Sevgili sanayi esnafı, mahallemdeki bakkal amca, pazarcı kardeşim,
Bu sözüm size: Biz 5 milyon kamu çalışanı ve milyonlarca emekli olarak sizler için en büyük tüketici kitleyi oluşturuyoruz. Bizde para yoksa sizde de olmayacağını, biz geçim sıkıntısı yaşarken sizin de işlerinizin azalacağını unutmayın. Size düşen, hakkını arayan memura destek olmaktır.
Maaş zamlarındaki durumu haftaya pazartesi yapılacak olan Bakanlar Kurulu nihayete erdirecektir. %25 ‘in hayal kırıklığını yaşayan memur ve emeklinin haklı feryadı ve talebi Kabineden karşılık bulmak zorunda, ek düzenleme yapılmak mecburiyetindedir. Başka türlü bu tepkiyi göğüsleyemezsiniz.

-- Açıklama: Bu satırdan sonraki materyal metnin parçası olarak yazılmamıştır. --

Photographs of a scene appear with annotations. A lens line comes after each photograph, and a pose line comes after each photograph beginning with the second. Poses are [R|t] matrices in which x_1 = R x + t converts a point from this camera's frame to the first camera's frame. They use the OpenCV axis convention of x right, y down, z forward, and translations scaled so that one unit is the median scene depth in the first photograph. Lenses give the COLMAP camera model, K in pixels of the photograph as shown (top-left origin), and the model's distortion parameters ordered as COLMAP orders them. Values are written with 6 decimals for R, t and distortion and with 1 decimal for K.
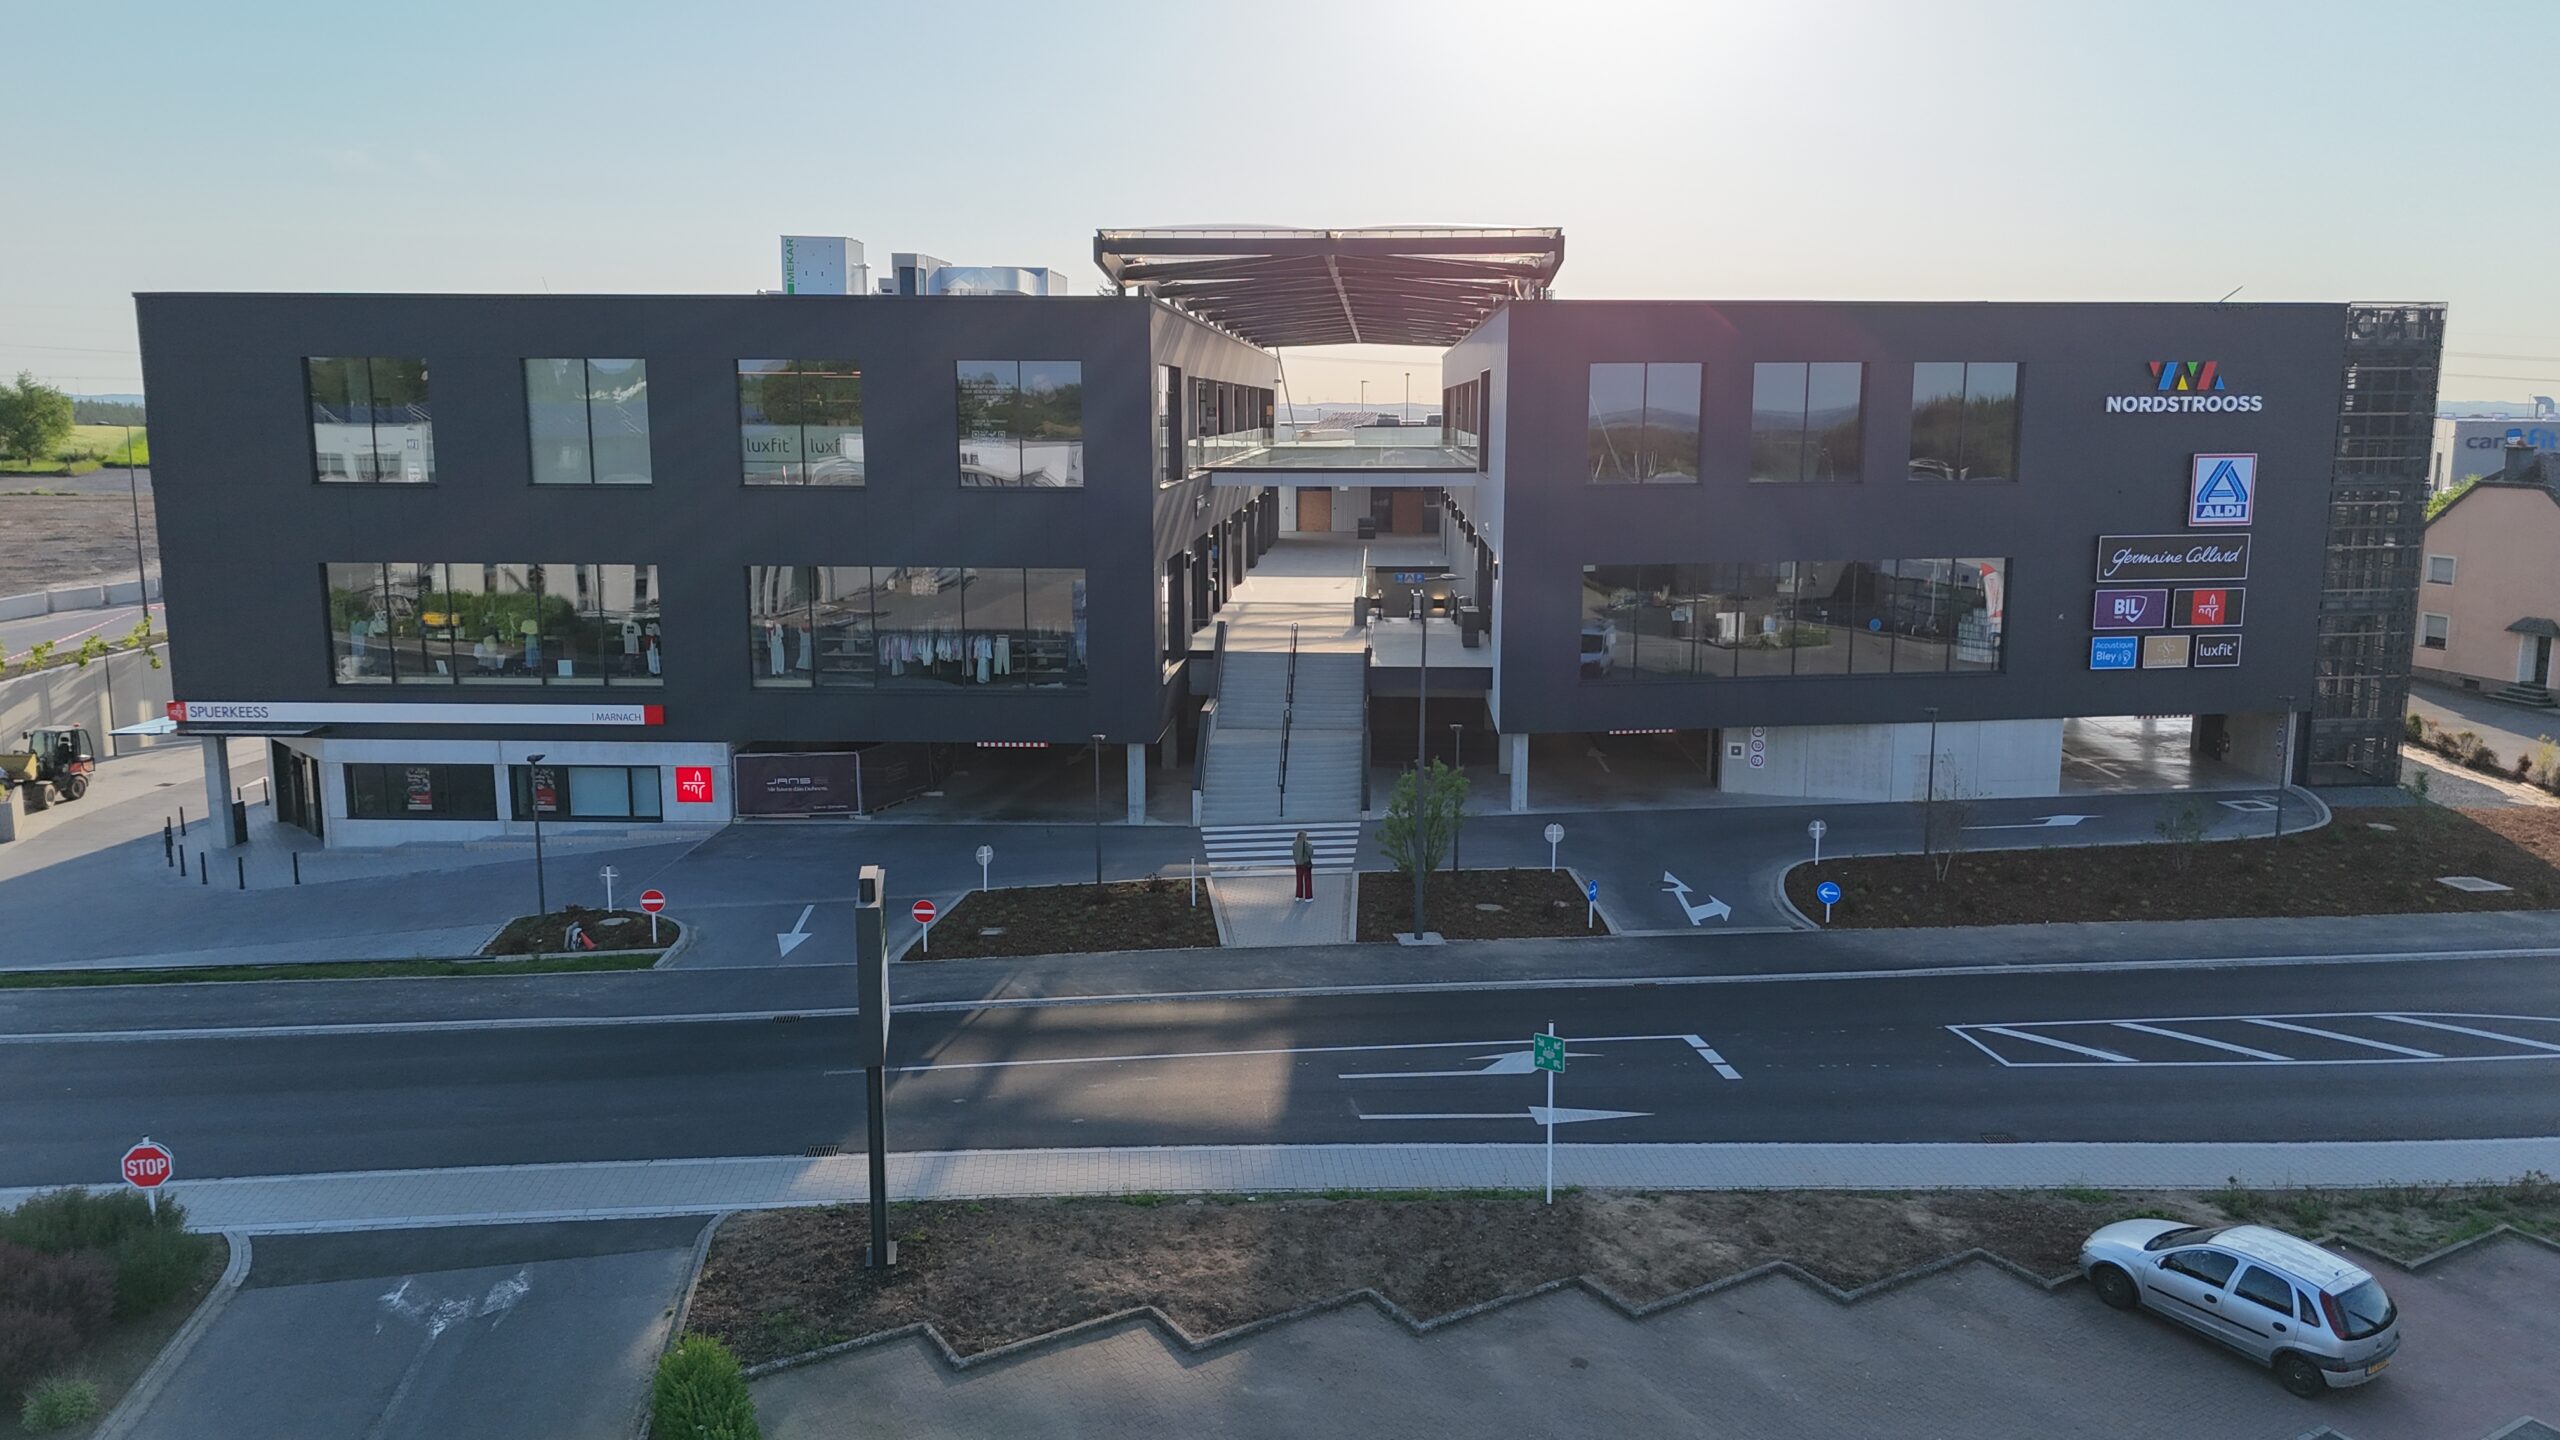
lens RADIAL K [[1881.8, 0, 1276.6], [0, 1881.8, 734.8], [0, 0, 1]] dist [0.031834, -0.003398]
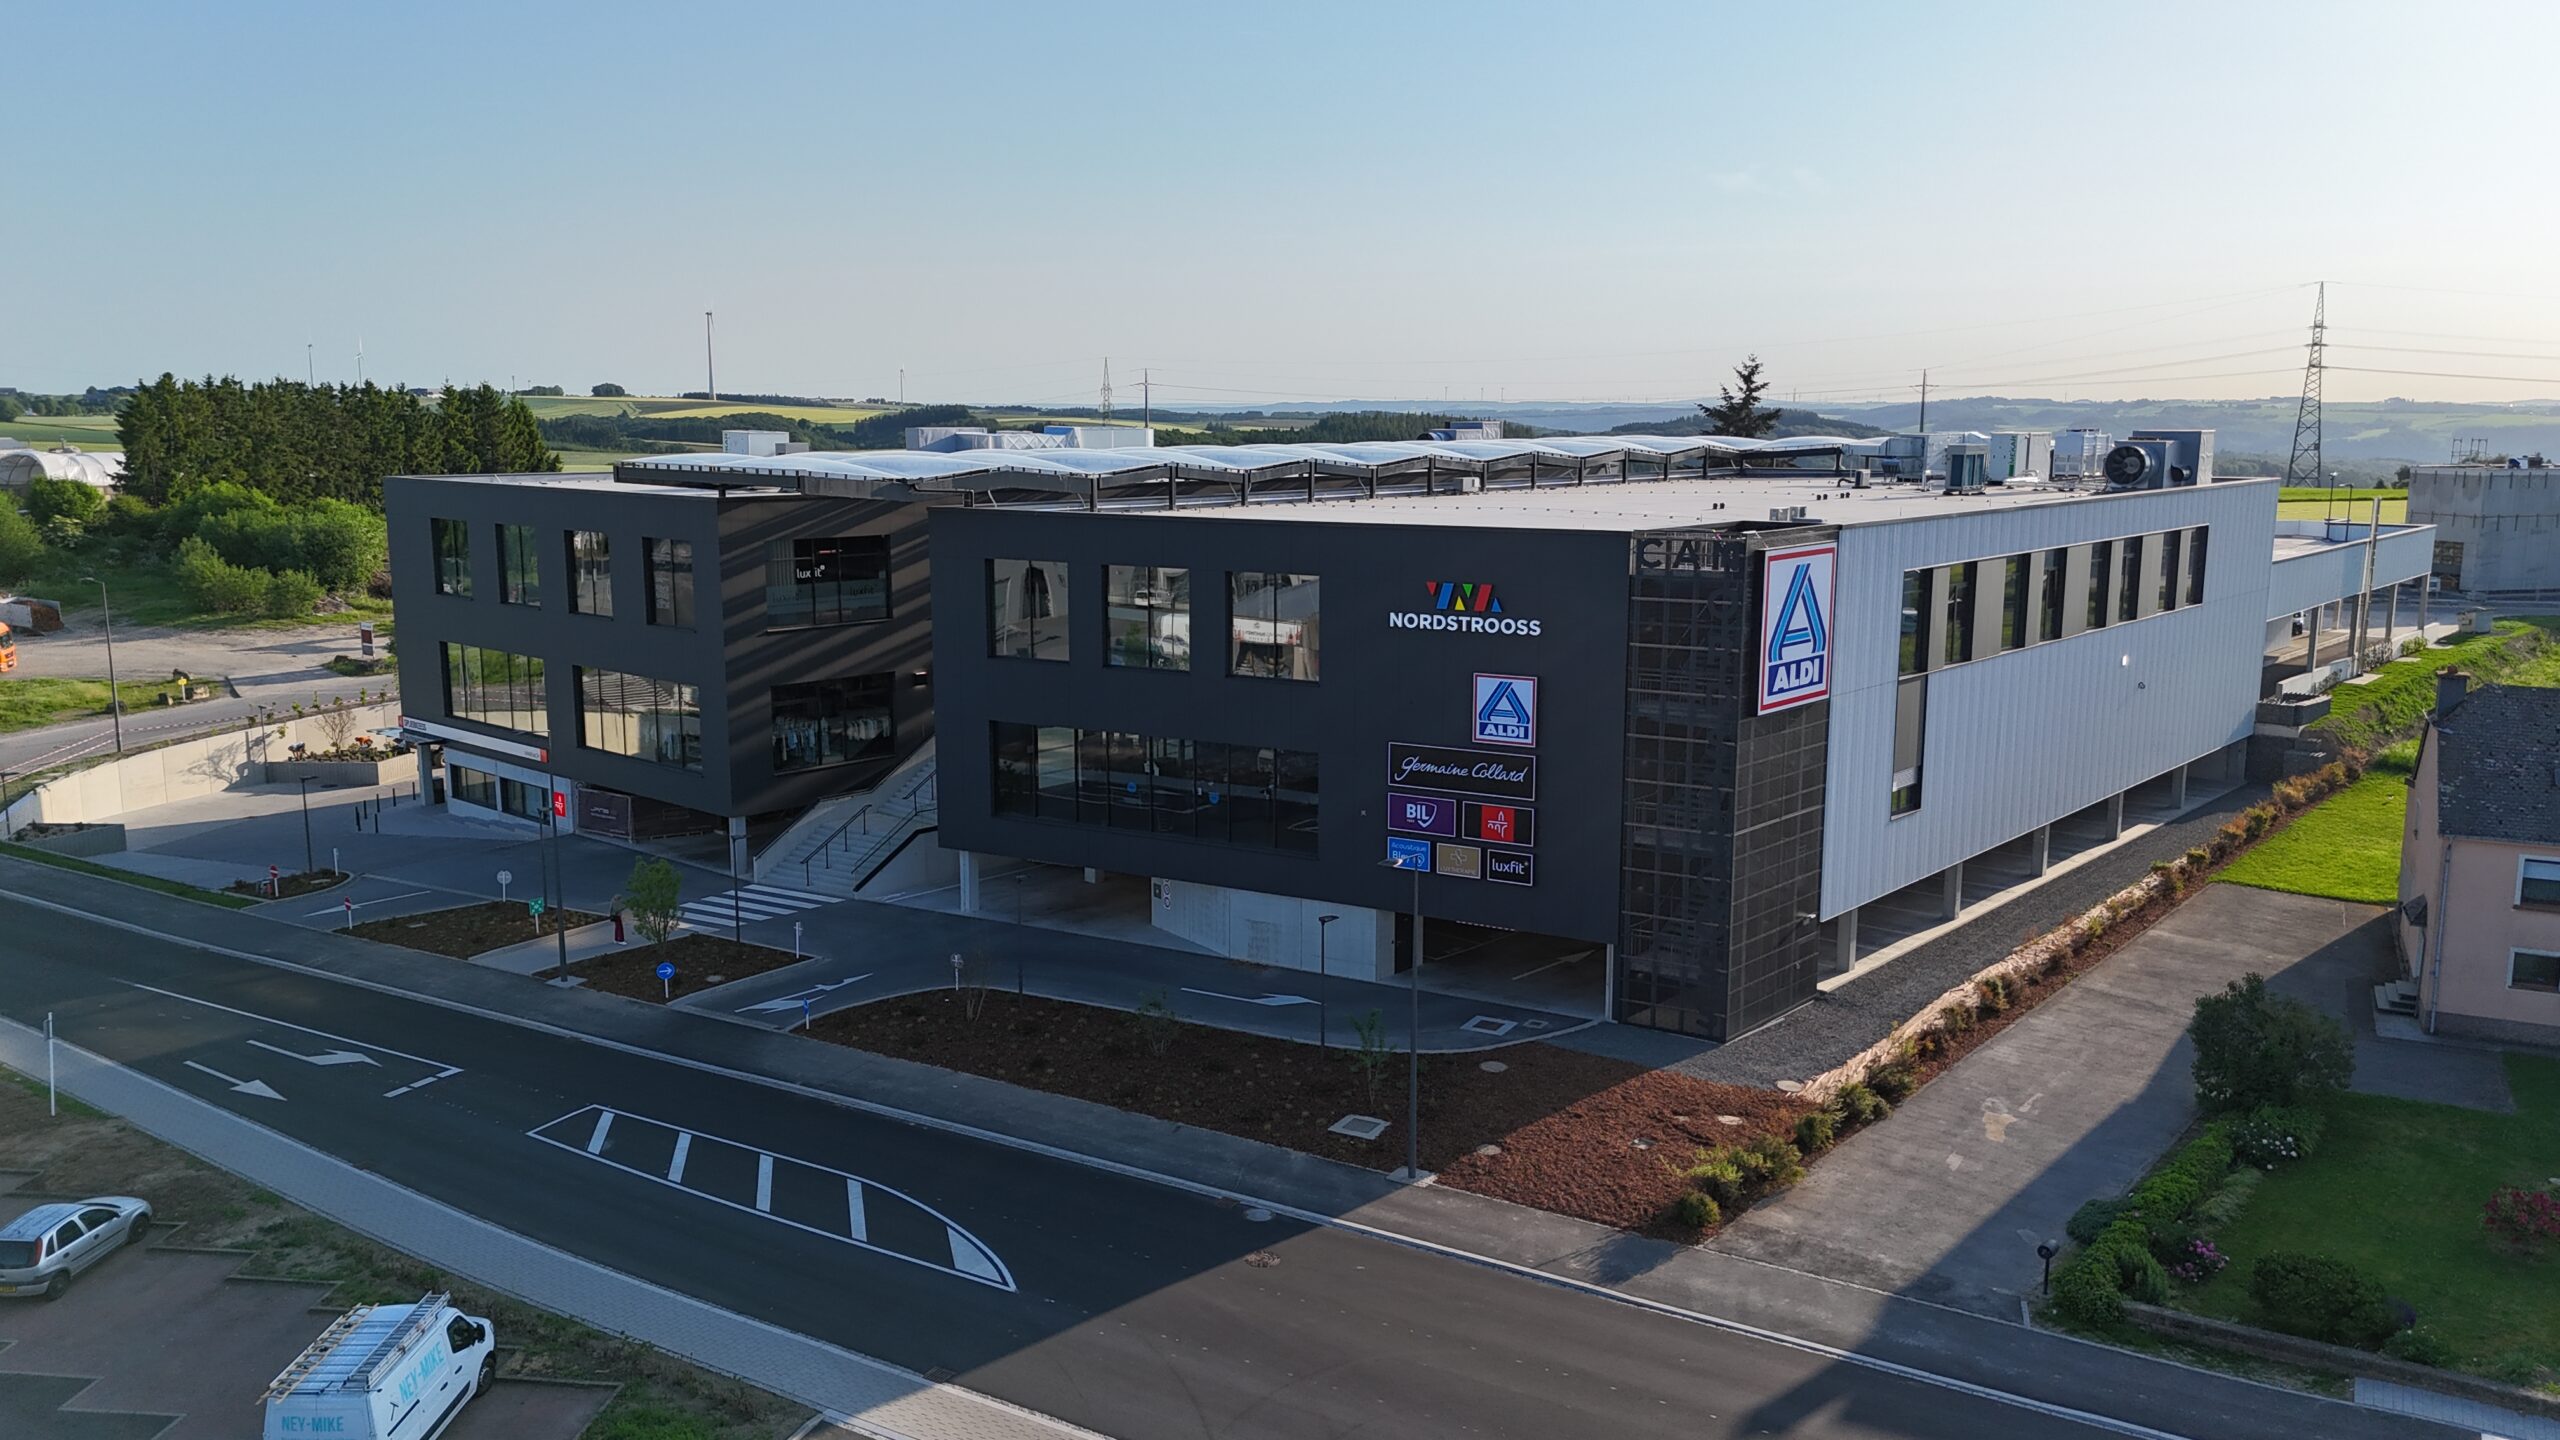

Son olarak artık seçim ekonomisi uygulamaya başladığını düşündüğümüz hükümet % 25 artışla memuru bu uygulamanın dışında tutmaktadır. Bu komik artış tekrar revize edilmeli, en az asgari ücret artışı kadar %55 oranında bir artışla kamu çalışanlarının refah seviyesi yükseltilmelidir. Aksi takdirde Türk memuru kendisini yok sayanları sandıkta yok sayacaktır.”